Restating the data exactly is the whole task.
*** INFORMATION ***
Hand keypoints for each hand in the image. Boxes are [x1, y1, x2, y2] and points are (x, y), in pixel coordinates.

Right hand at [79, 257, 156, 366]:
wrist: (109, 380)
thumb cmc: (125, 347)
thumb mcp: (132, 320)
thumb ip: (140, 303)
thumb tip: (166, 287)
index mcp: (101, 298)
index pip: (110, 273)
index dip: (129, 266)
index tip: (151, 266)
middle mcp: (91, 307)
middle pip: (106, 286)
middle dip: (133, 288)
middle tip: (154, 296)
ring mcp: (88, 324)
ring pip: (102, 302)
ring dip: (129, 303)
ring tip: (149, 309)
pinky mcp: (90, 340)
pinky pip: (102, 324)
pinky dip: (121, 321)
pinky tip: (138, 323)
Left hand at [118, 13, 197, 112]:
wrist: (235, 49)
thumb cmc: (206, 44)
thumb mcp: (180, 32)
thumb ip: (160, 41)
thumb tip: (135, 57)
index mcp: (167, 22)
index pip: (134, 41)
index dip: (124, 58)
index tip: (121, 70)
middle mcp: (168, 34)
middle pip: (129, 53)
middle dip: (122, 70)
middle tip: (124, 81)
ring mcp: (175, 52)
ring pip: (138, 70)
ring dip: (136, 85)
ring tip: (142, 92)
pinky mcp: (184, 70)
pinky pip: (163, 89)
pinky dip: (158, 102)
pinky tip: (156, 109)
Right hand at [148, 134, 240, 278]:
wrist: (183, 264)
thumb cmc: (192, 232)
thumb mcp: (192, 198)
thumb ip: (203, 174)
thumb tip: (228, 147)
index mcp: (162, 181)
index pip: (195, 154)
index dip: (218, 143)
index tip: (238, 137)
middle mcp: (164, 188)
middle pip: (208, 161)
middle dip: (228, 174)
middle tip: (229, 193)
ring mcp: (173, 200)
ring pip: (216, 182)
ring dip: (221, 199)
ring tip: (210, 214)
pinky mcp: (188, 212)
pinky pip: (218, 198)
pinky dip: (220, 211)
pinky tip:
*** End of INFORMATION ***
§ TASK RESPONSE
Hand keypoints for each hand in the image. Boxes are [x1, y1, x2, y2] and points are (x, y), in pixel coordinates.

Right hand at [79, 257, 156, 366]:
wrist: (109, 380)
thumb cmc: (125, 347)
thumb mcp: (132, 320)
thumb ip: (140, 303)
thumb tip: (166, 287)
index mcp: (101, 298)
index pip: (110, 273)
index dip: (129, 266)
index tip: (151, 266)
middle mcp: (91, 307)
middle pip: (106, 286)
middle dip: (133, 288)
middle tip: (154, 296)
ring mcp: (88, 324)
ring pip: (102, 302)
ring dip: (129, 303)
ring tip: (149, 309)
pinky mcp: (90, 340)
pinky pip: (102, 324)
pinky dip: (121, 321)
pinky tip: (138, 323)
Left hand at [118, 13, 197, 112]:
wrist: (235, 49)
thumb cmc: (206, 44)
thumb mcp: (180, 32)
thumb ip: (160, 41)
thumb tip: (135, 57)
index mcp: (167, 22)
index pip: (134, 41)
index dip: (124, 58)
index tip: (121, 70)
middle mcp: (168, 34)
middle pip: (129, 53)
middle dip: (122, 70)
middle tip: (124, 81)
ring mcp: (175, 52)
ring pip: (138, 70)
ring dip: (136, 85)
ring tip: (142, 92)
pinky mcp: (184, 70)
pinky pip: (163, 89)
pinky dip: (158, 102)
pinky tip: (156, 109)
Right hand at [148, 134, 240, 278]:
wrist: (183, 264)
thumb cmc: (192, 232)
thumb mcp: (192, 198)
thumb ip: (203, 174)
thumb tip: (228, 147)
index mcp: (162, 181)
index pip: (195, 154)
index dip: (218, 143)
index tip: (238, 137)
middle mcp: (164, 188)
middle pip: (208, 161)
middle dip: (228, 174)
middle tip: (229, 193)
ring mcp: (173, 200)
ring pip: (216, 182)
ring dip: (221, 199)
ring tip: (210, 214)
pinky mcp: (188, 212)
pinky pip: (218, 198)
pinky dip: (220, 211)
pinky tip:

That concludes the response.